● Directions for this task
From the records, pick out and copy each line containing "relative".

● Supplied data
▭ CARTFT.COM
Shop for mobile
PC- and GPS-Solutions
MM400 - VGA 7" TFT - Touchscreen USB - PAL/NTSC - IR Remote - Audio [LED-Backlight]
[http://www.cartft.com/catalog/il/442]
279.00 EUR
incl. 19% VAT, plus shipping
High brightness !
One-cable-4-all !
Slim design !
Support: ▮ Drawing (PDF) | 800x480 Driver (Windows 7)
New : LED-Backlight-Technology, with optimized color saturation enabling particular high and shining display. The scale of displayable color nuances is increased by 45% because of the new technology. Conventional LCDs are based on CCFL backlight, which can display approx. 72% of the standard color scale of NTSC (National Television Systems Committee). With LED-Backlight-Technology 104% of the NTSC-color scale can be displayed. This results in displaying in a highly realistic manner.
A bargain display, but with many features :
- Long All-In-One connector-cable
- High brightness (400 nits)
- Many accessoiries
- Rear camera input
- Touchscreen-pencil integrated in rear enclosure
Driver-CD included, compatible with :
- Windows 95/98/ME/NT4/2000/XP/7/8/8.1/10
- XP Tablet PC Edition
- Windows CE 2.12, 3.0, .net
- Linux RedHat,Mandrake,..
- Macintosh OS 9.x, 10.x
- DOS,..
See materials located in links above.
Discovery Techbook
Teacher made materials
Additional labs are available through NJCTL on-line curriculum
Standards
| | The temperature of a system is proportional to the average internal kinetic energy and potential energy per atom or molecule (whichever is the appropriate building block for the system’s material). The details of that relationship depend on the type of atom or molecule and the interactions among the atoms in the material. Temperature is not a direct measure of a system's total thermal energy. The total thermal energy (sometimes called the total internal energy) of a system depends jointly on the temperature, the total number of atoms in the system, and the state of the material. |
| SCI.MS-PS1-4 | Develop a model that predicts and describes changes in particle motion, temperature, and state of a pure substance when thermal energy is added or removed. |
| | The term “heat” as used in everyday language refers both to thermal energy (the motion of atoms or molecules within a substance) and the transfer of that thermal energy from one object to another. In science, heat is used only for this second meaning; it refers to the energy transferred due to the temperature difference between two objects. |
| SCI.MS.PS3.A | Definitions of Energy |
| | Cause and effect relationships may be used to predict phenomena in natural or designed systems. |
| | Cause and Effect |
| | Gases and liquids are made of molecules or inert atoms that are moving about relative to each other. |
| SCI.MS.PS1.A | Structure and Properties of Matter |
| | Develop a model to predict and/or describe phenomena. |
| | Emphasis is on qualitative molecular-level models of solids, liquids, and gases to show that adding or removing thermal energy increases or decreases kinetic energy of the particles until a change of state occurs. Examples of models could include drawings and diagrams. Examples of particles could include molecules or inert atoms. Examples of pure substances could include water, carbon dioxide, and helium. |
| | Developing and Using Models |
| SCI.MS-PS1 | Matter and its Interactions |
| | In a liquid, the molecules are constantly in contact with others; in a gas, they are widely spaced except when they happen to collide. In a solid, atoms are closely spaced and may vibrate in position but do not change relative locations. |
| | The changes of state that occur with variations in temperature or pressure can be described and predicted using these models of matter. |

● Solution to this problem
| | Gases and liquids are made of molecules or inert atoms that are moving about relative to each other. |
| | In a liquid, the molecules are constantly in contact with others; in a gas, they are widely spaced except when they happen to collide. In a solid, atoms are closely spaced and may vibrate in position but do not change relative locations. |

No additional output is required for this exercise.